My name is Haoyan Duan , and I am a Chinese first-year BA Architecture student at the Manchester School of Architecture. I have a strong interest in site- and landscape-led design, and in the relationship between architecture, historical context and user experience. I aim to further develop my spatial thinking and technical skills throughout my studies, and to pursue an environmentally and socially responsible design approach. I am proficient in Photoshop and SketchUp, using them for visual communication, architectural collage and three-dimensional modelling to support design development.
Posted 3 Mar 2026 14:34
Session 6: Collaborator Meeting and Workshop Planning
This week’s session focused on our meeting with the collaborator and on clarifying how the upcoming workshop should be structured. It was a useful discussion that helped us move from vague ideas towards something more organised and realistic.
A key part of the conversation was about participation. While the ideal number would be around fifteen people, we discussed that the main requirement from the university’s point of view is to have at least eight participants over the age of eighteen. This brought ethics and safeguarding into the discussion, especially around how information will be collected, explained, and stored safely. It was a reminder that community engagement is not only about generating ideas, but also about making sure the process is responsible and well managed.
We also talked through how we want to present our ideas during the workshop. Rather than arriving with a fixed proposal, we agreed that it would be better to keep things open and allow participants to shape the direction of the project. Floor plans, site images and precedent references were suggested as useful tools to help people visualise possibilities and respond more easily. We also discussed print formats and how large the plans should be, thinking about how people could interact with them through stickers, notes or annotations.
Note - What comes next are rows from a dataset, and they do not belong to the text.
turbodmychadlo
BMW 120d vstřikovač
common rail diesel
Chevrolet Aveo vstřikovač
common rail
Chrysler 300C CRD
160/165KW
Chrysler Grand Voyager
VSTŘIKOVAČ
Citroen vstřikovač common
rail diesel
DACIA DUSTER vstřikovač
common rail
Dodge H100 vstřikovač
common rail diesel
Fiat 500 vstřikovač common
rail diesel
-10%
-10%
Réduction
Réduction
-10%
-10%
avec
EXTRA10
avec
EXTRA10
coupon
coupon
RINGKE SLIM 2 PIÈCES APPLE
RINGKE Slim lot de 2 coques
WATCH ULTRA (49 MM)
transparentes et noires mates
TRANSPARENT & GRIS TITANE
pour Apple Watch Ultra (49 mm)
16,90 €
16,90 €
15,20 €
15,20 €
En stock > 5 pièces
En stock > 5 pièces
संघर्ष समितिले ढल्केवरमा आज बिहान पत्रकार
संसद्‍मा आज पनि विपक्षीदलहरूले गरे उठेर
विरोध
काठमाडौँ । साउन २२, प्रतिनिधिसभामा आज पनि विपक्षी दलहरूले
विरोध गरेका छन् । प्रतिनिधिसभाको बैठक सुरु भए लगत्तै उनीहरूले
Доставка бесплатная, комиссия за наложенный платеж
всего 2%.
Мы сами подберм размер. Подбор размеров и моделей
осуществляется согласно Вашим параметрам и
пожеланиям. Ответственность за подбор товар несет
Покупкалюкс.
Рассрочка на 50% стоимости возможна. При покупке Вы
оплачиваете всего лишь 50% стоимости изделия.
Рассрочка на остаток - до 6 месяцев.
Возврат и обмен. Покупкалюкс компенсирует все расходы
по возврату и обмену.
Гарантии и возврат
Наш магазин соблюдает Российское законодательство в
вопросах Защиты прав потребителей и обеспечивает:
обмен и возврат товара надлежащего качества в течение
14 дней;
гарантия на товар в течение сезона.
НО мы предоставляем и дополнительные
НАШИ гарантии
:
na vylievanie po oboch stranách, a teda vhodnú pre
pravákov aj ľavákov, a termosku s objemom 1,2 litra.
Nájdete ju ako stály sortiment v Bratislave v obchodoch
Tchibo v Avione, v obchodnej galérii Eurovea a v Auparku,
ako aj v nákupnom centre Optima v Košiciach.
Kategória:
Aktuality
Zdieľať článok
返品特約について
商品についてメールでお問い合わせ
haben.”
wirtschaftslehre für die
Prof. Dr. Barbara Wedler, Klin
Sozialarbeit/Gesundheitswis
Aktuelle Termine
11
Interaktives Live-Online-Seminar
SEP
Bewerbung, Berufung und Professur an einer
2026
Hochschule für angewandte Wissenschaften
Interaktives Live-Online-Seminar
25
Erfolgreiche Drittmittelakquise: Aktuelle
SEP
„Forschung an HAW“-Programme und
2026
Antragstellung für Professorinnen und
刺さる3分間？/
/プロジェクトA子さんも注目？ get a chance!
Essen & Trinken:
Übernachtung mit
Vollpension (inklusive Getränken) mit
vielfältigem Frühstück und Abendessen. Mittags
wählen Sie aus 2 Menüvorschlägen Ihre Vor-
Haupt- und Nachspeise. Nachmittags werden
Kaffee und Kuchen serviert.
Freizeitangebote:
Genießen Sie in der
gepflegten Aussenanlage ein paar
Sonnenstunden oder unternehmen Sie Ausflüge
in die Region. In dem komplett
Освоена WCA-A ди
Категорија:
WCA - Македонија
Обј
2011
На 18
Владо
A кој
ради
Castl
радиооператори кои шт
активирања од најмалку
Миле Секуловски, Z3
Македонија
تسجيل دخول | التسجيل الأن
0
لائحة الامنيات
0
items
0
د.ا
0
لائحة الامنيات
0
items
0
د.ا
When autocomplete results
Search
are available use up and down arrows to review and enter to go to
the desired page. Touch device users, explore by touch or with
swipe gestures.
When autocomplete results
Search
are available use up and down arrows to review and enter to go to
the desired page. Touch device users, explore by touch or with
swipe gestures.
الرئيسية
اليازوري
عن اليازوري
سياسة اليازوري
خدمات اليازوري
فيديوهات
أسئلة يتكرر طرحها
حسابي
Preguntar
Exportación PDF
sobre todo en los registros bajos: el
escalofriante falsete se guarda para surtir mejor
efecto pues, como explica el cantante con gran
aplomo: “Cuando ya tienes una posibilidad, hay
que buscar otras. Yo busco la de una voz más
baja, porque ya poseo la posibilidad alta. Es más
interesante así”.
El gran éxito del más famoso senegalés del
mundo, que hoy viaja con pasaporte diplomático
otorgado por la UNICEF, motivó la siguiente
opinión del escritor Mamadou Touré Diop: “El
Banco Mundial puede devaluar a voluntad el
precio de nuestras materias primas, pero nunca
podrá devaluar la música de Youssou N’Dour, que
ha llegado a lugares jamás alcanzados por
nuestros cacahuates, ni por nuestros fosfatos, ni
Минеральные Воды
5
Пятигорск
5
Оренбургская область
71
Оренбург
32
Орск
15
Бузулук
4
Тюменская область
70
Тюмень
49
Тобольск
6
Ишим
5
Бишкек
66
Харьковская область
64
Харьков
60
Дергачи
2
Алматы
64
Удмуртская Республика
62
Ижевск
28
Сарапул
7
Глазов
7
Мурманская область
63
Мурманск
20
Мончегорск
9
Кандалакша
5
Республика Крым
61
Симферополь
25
One of the most interesting parts of the discussion was around the actual purpose of the space. Although the project is connected to a church setting, the conversation raised the possibility that the final outcome may be more community-focused than strictly religious. This felt important, as it showed that the brief is still developing and that the workshop will play a real role in defining what the project becomes.
By the end of the session, tasks were becoming clearer. Images and screenshots from the meeting were being shared, a written summary was planned, and responsibilities for the blog post and follow-up were assigned. Overall, this meeting helped us feel more prepared and more aligned as a group.
A productive and necessary step forward. Less about final answers, more about setting up the right questions.